Started by Catalogue Trousers, October 21, 2006, 09:33:07 PM

Previous topic - Next topic

Catalogue Trousers

That bloody Vauxhall Corsa campaign at the moment. Cretinous design-by-shitheaded-committee for an audience of vapid Veitch-fellating Student Grant stereotypes trying to decide what car their Mummy and Daddy should be buying them.

Cute yet "alternative" cuddly toys running about and shouting "C'mon!" to an awful hip-hop backing track. OMG IT'S SO CUTE + RANDOM LOLOLOLOLOLOLZZZZZZZZZZZA!!!!!!!!!!1111111111

Time to open another can of anti-advertising whup-ass, available now at all good stores, most crap ones, and major branches of W H Smith's...

Huzzie

That annoying French/anglo car advert is back, isn't it? You know the one "Eiffel Tower/Blackpool Tower", "Jean Paul Satre/ Shakespear" etc. Nothing that bad about it and the lady is beautiful but the way she says "FRANCE!!" at the very start of the advert just goes through me.

She sounds like such a pompous snob, she sounds very French indeed. "HWAHNCE!!" with her Roman nose stuck in the queer Parisian air!

The Duck Man

Admit it, you only think that after the advert.
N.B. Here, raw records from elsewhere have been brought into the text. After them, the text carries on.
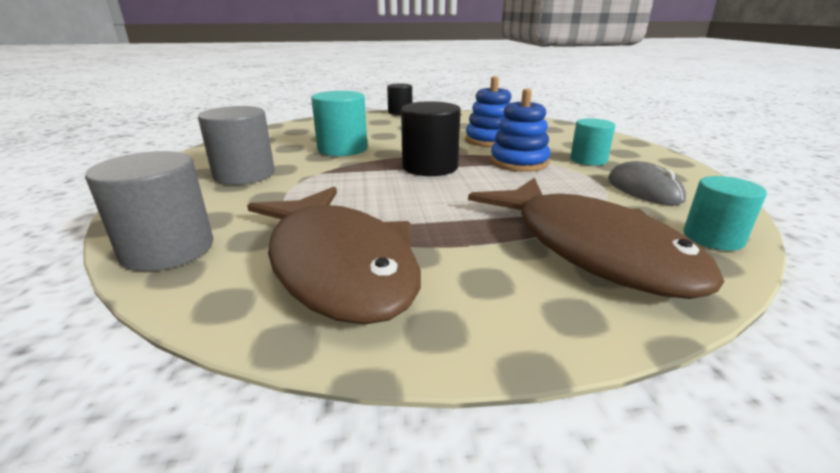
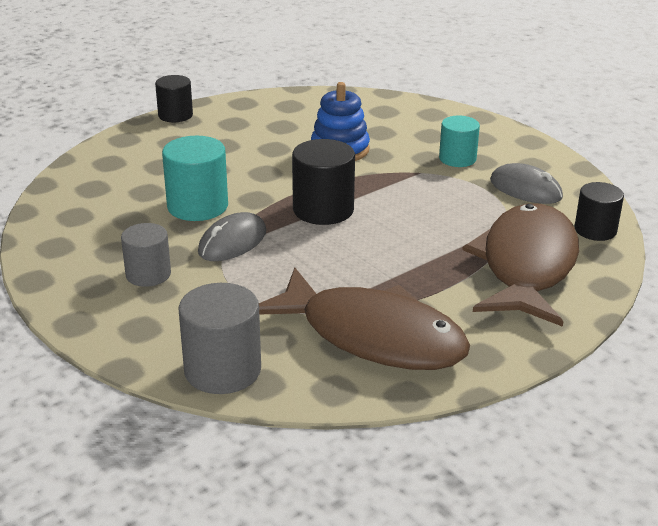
camera: 30 degrees left, 5 degrees up
grey cylinder [198,106,275,185] -> grey cylinder [121,223,171,287], size x0.66
brown fish [468,178,725,299] -> brown fish turned 105 degrees counterclockwise [462,204,579,327]
blue stacking toy [490,89,550,172] -> none
turquoise cylinder [683,176,767,251] -> black cylinder [575,182,624,241]
none -> grey mouse [198,212,266,261]

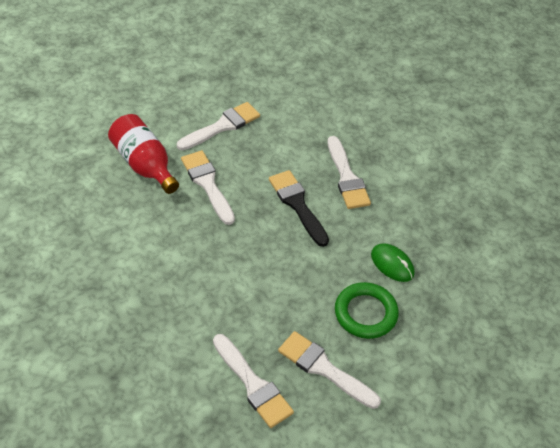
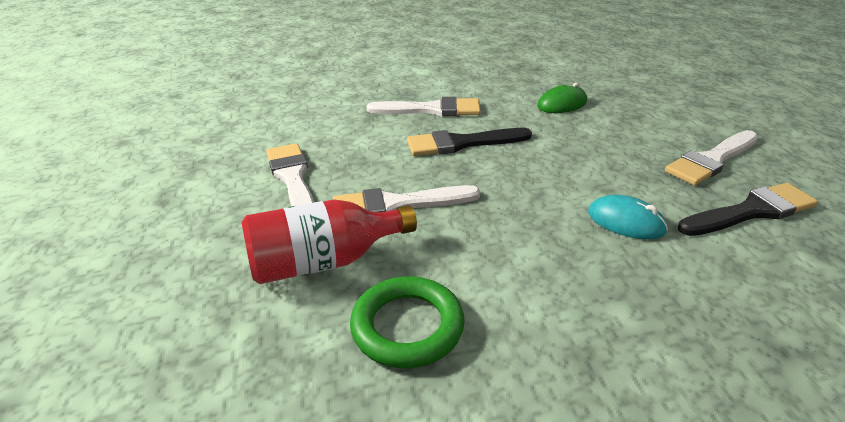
camera: 70 degrees left, 15 degrees down
white brush [213,334,294,428] -> black brush [678,183,818,236]
green ring [335,282,399,339] -> green ring moved to [350,276,465,368]
none -> turquoise mouse [588,195,668,240]

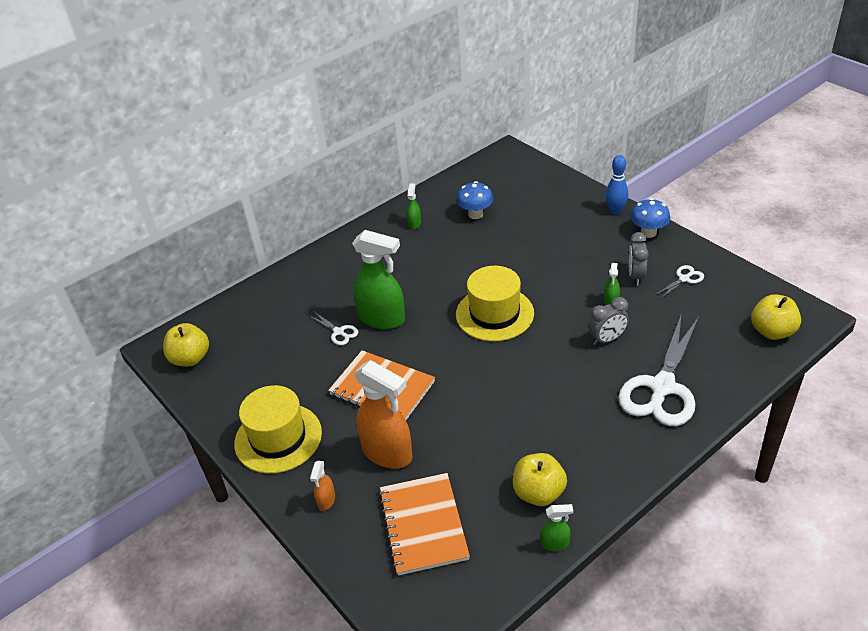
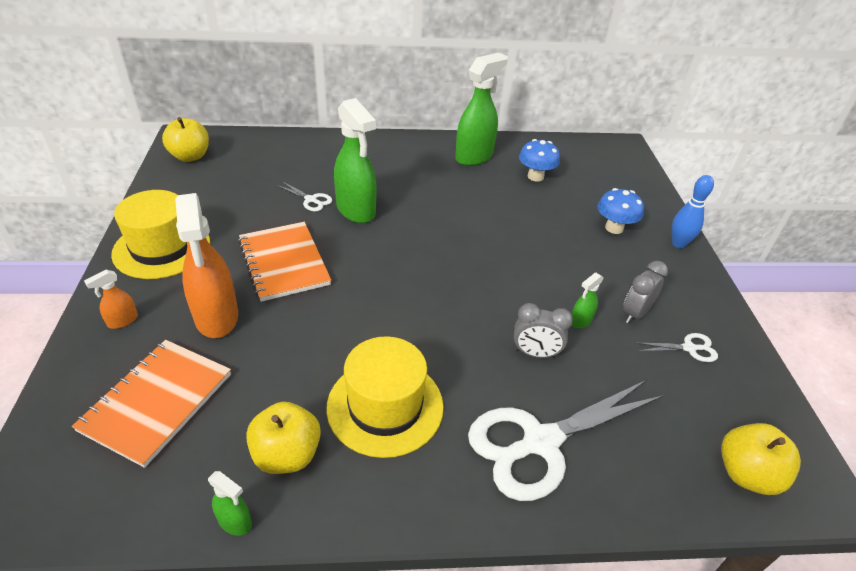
camera: 30 degrees right, 0 degrees up
white scissors [309,312,358,345] -> white scissors turned 45 degrees counterclockwise [276,181,332,212]
green spray bottle [407,184,421,229] -> green spray bottle [455,53,508,166], size x2.22
yellow hat [456,266,534,341] -> yellow hat moved to [326,336,444,458]
blue mushroom [631,198,670,238] -> blue mushroom moved to [597,188,644,234]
All through it you're thinking about fucking her.

Marvin

I find Expedia's adverts irritating, purely because their slogan is 'Let yourself go' which is sung in a wistful romantic way but to me all I can think of is a fat woman in a sweaty tracksuit eating too many cheesy snacks.

Timmay

There's yet another misandristic PC World advert around, which ends with the saleswoman making a shite joke that the Advent PC that the dumb bitch is about to buy will last longer than her idiotic boyfriend. They both look at eachother knowingly, fucking fat cows.

Catalogue Trousers

Huzzie wrote:

QuoteShe sounds like such a pompous snob

While the English guy sounds such a condescending wanker. As bad as each other, I'd say.

"SsssssssshakeSPEARE!"

Oh bog off you complacent fool.

Des Nilsen

Quote from: "Catalogue Trousers"
Cute yet "alternative" cuddly toys running about and shouting "C'mon!" to an awful hip-hop backing track. OMG IT'S SO CUTE + RANDOM LOLOLOLOLOLOLZZZZZZZZZZZA!!!!!!!!!!1111111111

Hehe, I first saw those things on VH1 in these little fake 'rockumentary' inserts. I think they're an internet-born fake band of some sort. I think. They are awful, it's true.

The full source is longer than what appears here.